ASSIGNMENT. Extract every line of the material that holds the string "front".
§
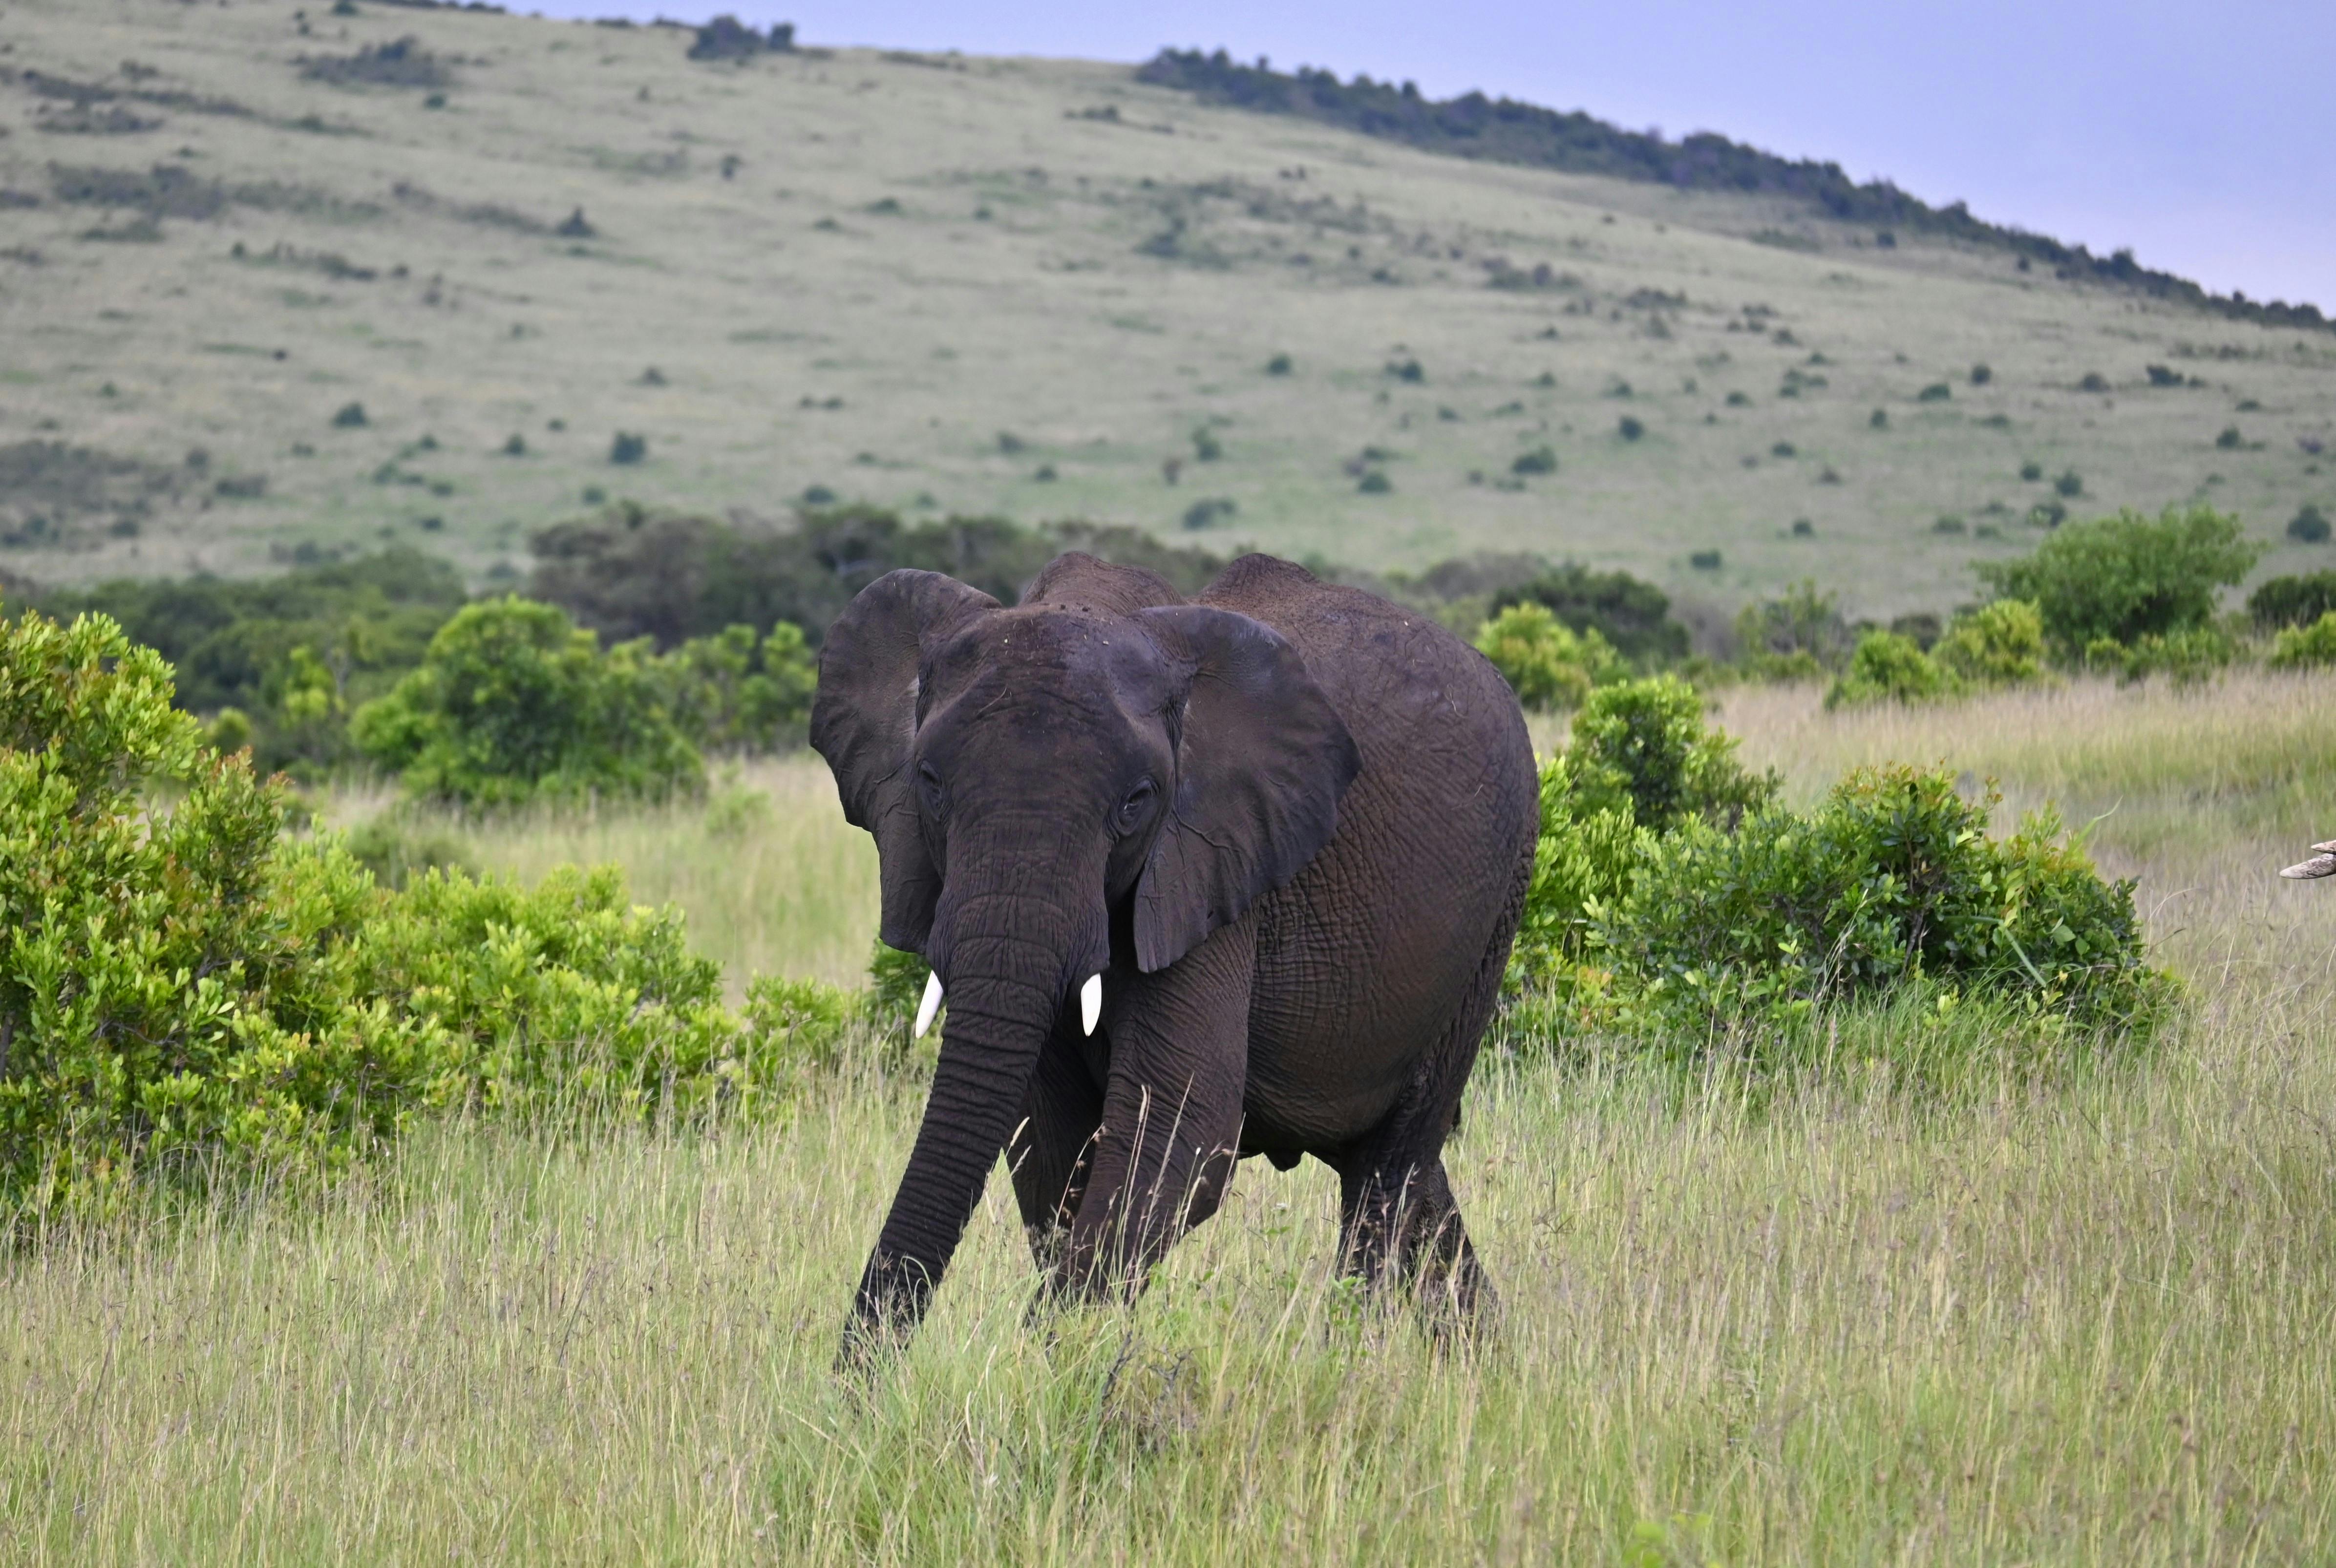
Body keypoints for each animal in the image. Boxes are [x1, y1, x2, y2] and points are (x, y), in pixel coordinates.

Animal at [813, 549, 1542, 1364]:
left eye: (1135, 802)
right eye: (929, 785)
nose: (855, 1384)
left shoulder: (1215, 861)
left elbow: (1175, 1132)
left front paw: (1049, 1368)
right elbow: (1053, 1144)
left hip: (1494, 913)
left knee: (1389, 1172)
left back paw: (1350, 1358)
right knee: (1406, 1182)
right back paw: (1489, 1363)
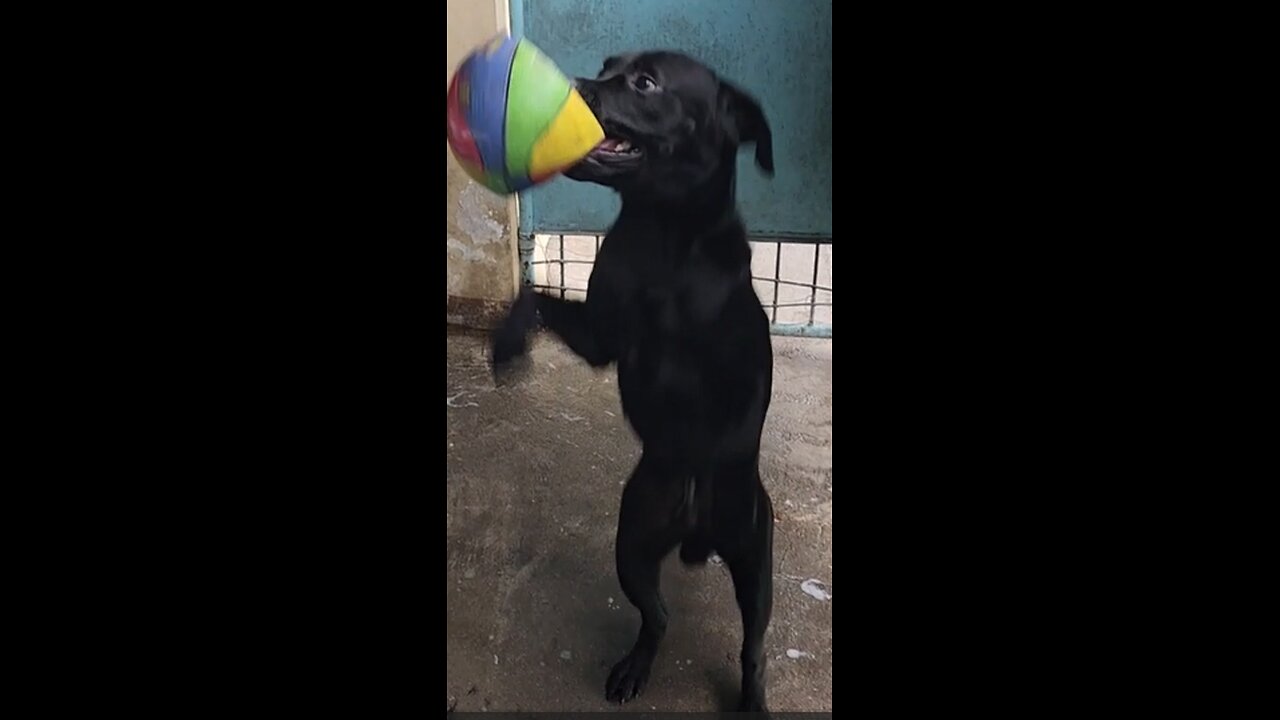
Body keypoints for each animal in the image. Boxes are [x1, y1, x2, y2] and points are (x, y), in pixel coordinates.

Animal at [488, 50, 773, 712]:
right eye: (605, 66)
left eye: (647, 83)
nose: (567, 87)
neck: (659, 232)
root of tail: (695, 533)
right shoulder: (603, 339)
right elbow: (533, 298)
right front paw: (508, 344)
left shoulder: (738, 355)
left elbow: (737, 400)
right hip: (633, 545)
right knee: (656, 616)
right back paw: (634, 668)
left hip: (754, 562)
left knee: (752, 648)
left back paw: (752, 698)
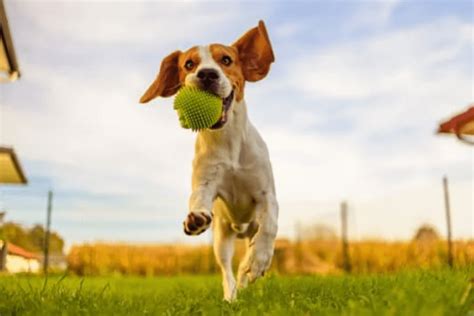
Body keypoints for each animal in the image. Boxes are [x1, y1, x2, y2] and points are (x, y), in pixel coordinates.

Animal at [139, 20, 278, 302]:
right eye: (189, 64)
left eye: (226, 60)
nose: (206, 74)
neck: (228, 142)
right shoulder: (205, 183)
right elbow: (198, 199)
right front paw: (195, 218)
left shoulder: (267, 195)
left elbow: (269, 225)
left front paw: (259, 260)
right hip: (222, 239)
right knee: (227, 272)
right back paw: (231, 296)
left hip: (249, 228)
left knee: (249, 250)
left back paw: (250, 265)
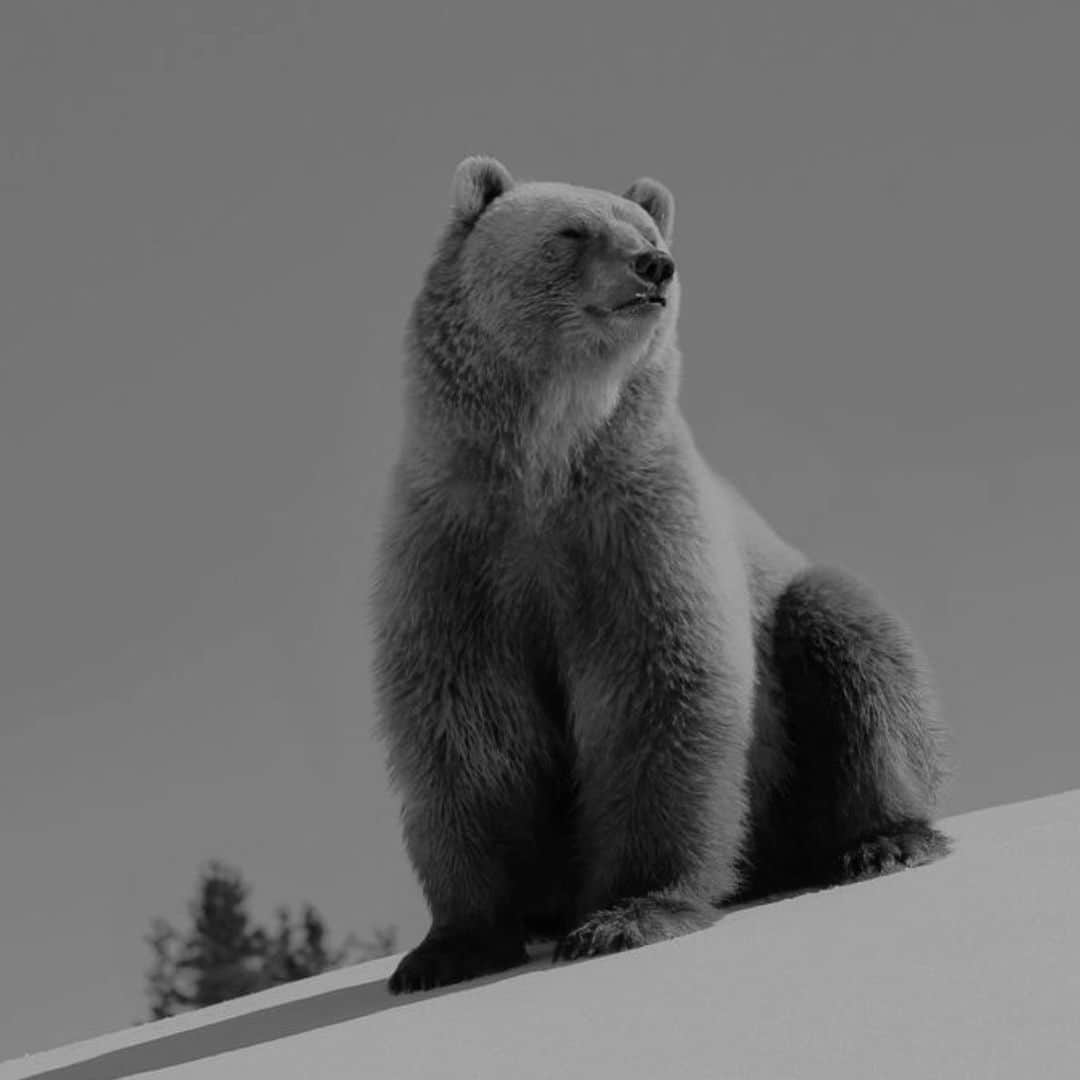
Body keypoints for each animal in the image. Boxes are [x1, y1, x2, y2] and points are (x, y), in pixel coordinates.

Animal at [371, 155, 949, 994]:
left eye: (646, 228)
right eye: (572, 229)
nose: (655, 266)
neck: (546, 460)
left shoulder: (639, 529)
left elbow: (660, 690)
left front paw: (629, 914)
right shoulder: (456, 548)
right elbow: (465, 723)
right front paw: (451, 948)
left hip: (795, 630)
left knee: (850, 640)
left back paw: (884, 840)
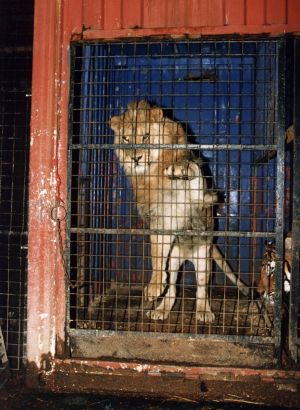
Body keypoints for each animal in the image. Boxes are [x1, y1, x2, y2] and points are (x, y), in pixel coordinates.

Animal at [110, 101, 248, 322]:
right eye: (126, 139)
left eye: (146, 136)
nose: (135, 158)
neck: (152, 173)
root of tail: (187, 257)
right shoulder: (159, 220)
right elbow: (156, 255)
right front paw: (154, 286)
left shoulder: (198, 197)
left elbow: (193, 171)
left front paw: (179, 170)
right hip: (174, 261)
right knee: (173, 288)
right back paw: (161, 310)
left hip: (204, 261)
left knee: (202, 289)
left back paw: (204, 312)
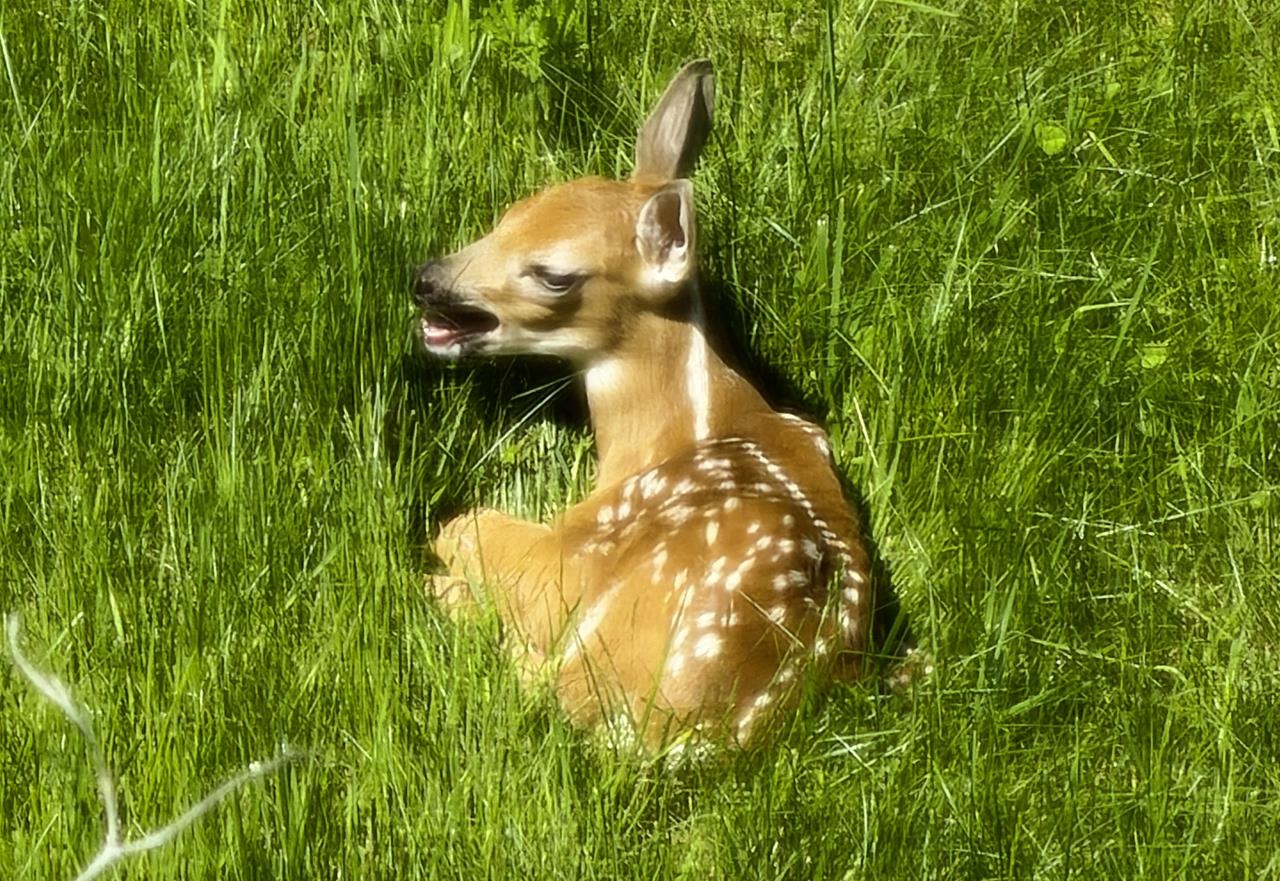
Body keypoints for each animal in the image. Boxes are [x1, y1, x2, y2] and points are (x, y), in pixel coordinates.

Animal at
§
ANSWER TO THIS TASK.
left front paw: (1049, 1368)
right front paw: (508, 344)
right front paw: (195, 218)
left front paw: (259, 260)
left front paw: (629, 914)
right front paw: (451, 948)
right front paw: (154, 286)
left front paw: (179, 170)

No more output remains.